* [GIVEN TEXT]
▼▼▼

- Born: 28 January 1994 (age 32) Calgary, Alberta, Canada
- Height: 6 ft 1 in (185 cm)
- Weight: 199 lb (90 kg; 14 st 3 lb)
- Position: Defenceman
- Shoots: Right
- Playing career: 2019–present

= Blake Orban =

Canadian-Hungarian ice hockey defenceman

Blake Orban (born 28 January 1994) is a Canadian-Hungarian former professional ice hockey defenceman. He played professional hockey in Central Europe for MAC Budapest within the Slovak Tipsport Liga and the multinational Erste Liga. At the junior tier, he captured both a Western Hockey League (WHL) title and the Memorial Cup national championship as a member of the Edmonton Oil Kings.

== Playing career ==
=== Junior ===
Orban began his major junior development in the Western Hockey League (WHL) after being drafted 65th overall by the Vancouver Giants. He skated for parts of four seasons with the Giants from 2010 to 2014, establishing himself as a physical, stay-at-home presence on the back end.

In January 2014, mid-way through the 2013–14 WHL season, Orban was acquired by the Edmonton Oil Kings to serve as a reliable depth piece for their postseason championship aspirations. He made 29 regular-season appearances for Edmonton down the stretch, followed by 16 playoff games as the Oil Kings captured the Ed Chynoweth Cup as WHL champions. The team advanced to the 2014 Memorial Cup national tournament in London, Ontario, where Orban and the Oil Kings defeated the Guelph Storm in the championship game to claim the Canadian Hockey League title. Orban returned to Edmonton for an overage senior season in 2014–15, logging an alternate captaincy role and posting a junior career-high 25 points in 72 games.

▲▲▲

* [PROVIDED INFORMATION]
▼▼▼

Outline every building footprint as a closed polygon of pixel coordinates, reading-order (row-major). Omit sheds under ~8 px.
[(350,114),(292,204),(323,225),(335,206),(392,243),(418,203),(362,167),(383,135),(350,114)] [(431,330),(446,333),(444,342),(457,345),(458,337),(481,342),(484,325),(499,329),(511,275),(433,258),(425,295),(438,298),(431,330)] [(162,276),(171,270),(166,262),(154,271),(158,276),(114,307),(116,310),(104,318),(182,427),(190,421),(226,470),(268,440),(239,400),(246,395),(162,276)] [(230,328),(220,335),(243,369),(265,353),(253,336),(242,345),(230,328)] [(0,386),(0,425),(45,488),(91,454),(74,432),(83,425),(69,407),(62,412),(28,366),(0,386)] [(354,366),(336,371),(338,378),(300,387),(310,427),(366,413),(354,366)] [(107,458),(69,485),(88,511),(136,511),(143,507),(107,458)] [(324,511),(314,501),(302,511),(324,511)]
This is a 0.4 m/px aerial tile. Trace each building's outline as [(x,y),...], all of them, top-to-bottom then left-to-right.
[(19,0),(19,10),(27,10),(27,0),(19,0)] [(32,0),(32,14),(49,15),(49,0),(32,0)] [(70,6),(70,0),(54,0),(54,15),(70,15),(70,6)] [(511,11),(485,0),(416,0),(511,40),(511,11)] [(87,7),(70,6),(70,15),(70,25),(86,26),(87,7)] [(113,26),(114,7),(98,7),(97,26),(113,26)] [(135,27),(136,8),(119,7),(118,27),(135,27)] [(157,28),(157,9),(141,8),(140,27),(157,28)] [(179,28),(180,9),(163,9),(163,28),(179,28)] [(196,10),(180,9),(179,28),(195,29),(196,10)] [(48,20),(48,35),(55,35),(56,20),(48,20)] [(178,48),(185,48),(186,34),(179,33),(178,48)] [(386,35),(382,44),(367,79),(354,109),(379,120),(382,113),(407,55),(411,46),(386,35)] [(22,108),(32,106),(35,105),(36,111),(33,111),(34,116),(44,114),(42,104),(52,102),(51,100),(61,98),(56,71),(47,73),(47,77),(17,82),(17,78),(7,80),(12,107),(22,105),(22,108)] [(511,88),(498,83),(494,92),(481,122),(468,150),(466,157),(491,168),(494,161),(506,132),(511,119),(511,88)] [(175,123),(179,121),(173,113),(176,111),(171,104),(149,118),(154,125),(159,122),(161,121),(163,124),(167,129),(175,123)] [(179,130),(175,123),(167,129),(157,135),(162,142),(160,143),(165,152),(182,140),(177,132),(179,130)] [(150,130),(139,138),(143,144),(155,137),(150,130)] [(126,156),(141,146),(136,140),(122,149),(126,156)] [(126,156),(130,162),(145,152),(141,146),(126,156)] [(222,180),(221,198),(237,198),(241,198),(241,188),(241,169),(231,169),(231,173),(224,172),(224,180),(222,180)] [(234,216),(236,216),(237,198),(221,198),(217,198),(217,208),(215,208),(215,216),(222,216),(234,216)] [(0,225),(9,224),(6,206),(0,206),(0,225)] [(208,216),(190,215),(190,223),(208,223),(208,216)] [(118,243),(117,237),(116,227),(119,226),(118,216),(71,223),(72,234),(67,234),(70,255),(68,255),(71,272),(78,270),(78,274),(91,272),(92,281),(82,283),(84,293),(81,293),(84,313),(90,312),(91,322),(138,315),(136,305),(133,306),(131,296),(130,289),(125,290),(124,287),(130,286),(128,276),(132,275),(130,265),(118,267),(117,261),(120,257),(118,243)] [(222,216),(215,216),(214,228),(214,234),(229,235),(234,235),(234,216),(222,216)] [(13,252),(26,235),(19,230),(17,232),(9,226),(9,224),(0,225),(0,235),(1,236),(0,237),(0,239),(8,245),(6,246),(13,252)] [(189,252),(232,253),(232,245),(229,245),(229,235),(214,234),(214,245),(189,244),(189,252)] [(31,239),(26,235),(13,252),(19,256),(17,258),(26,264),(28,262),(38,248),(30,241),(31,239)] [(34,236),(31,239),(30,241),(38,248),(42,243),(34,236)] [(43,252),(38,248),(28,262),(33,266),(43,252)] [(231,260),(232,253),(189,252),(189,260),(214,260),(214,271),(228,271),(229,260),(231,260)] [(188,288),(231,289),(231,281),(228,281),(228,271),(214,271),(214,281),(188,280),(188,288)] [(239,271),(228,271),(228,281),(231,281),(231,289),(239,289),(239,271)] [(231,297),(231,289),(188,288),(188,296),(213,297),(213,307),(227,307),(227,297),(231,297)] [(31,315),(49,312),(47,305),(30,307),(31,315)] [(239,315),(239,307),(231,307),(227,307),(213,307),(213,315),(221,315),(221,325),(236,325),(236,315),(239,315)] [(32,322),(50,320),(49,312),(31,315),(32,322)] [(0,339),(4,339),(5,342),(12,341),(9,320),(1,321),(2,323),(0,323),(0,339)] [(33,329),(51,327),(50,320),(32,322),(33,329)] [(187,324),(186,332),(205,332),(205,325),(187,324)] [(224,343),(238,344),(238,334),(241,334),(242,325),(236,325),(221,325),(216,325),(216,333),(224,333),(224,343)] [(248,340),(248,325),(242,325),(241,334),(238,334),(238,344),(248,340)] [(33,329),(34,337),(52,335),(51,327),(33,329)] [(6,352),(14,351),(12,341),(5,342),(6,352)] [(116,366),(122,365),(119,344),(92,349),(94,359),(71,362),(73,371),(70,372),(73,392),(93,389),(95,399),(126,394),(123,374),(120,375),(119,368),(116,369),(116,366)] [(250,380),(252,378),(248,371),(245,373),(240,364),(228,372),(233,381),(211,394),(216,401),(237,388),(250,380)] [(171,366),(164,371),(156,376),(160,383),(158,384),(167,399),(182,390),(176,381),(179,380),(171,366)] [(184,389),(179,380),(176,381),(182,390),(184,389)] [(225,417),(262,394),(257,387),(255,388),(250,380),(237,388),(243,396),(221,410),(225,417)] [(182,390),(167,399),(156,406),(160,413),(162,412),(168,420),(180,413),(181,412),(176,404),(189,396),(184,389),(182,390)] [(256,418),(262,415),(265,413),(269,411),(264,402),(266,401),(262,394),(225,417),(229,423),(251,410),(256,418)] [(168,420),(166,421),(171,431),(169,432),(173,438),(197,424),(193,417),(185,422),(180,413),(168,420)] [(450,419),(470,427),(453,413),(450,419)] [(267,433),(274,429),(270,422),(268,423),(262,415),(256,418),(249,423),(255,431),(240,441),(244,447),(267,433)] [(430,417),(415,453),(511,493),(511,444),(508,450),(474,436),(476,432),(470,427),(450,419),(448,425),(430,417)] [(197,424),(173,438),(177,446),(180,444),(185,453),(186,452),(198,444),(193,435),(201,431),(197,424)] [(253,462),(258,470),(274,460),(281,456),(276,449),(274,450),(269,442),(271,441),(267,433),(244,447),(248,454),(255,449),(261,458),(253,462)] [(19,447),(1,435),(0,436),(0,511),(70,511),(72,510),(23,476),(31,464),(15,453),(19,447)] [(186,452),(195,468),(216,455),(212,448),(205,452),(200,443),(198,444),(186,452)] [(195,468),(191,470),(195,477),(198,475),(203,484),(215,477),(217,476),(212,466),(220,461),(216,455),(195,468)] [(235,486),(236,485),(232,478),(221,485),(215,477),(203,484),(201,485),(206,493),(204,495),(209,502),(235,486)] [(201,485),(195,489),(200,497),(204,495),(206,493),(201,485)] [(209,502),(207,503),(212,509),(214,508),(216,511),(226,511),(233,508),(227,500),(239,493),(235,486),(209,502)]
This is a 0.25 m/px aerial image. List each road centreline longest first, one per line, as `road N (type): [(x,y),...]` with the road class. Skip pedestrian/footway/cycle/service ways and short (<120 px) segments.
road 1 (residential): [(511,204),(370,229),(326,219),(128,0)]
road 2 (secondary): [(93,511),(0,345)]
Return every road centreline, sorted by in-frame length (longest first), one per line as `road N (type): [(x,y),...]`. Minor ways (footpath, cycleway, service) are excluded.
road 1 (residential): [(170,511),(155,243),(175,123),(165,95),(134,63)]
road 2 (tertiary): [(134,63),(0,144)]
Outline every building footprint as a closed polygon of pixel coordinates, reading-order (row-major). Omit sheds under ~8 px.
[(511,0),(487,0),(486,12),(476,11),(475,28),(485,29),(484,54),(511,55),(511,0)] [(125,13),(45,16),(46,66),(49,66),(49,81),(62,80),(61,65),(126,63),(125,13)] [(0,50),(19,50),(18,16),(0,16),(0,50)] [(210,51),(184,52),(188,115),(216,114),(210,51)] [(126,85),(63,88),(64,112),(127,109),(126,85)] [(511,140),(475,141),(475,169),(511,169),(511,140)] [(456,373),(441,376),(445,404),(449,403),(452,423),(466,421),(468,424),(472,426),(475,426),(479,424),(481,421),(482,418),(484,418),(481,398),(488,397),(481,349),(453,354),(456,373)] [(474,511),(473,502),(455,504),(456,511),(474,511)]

▲▲▲

* [REQUIRED WORK]
1 > Answer these questions from the Blake Orban biography:
(a) In which city was Orban born?
(b) Which team drafted him into the WHL, and at what overall pick?
(c) Which team did the Oil Kings beat in the 2014 Memorial Cup championship game?
2 > Pick up the Blake Orban biography from its final sentence and keep writing it.
The data that come after the Blake Orban biography are separate material with no connection to it.

* [ANSWERS FOR THE EXERCISE]
1 >
(a) Calgary, Alberta, Canada.
(b) The Vancouver Giants, 65th overall.
(c) The Guelph Storm.

2 >
=== Collegiate ===
Following his junior career, Orban opted to use his CHL scholarship packages to pursue university hockey in Canada. He committed to the University of Lethbridge, joining the Pronghorns men's ice hockey program in U Sports. He played four full seasons of Canadian university hockey from 2015 to 2019, appearing in 97 career games for Lethbridge while anchoring their primary penalty-killing units and shutdown pairings.

=== Professional ===
Upon wrapping up his collegiate timeline, Orban signed his first professional contract overseas ahead of the 2019–20 season, traveling to Europe to join Hungarian club MAC Budapest (then competing as MAC Újbuda). The move allowed him to skate alongside his cousin, forward Brance Orban.

During his rookie professional campaign, Orban played at the highest level in Slovakia, competing within the Tipsport Liga against regional rivals such as DVTK Jegesmedvék. He skated in 45 regular-season games for the club, recording two goals and eight assists from the blue line. Following a structural league shift for the organization, Orban transferred to DEAC of the multinational Erste Liga for the 2020–21 tournament schedule, where he made an additional 25 professional appearances before concluding his stint abroad.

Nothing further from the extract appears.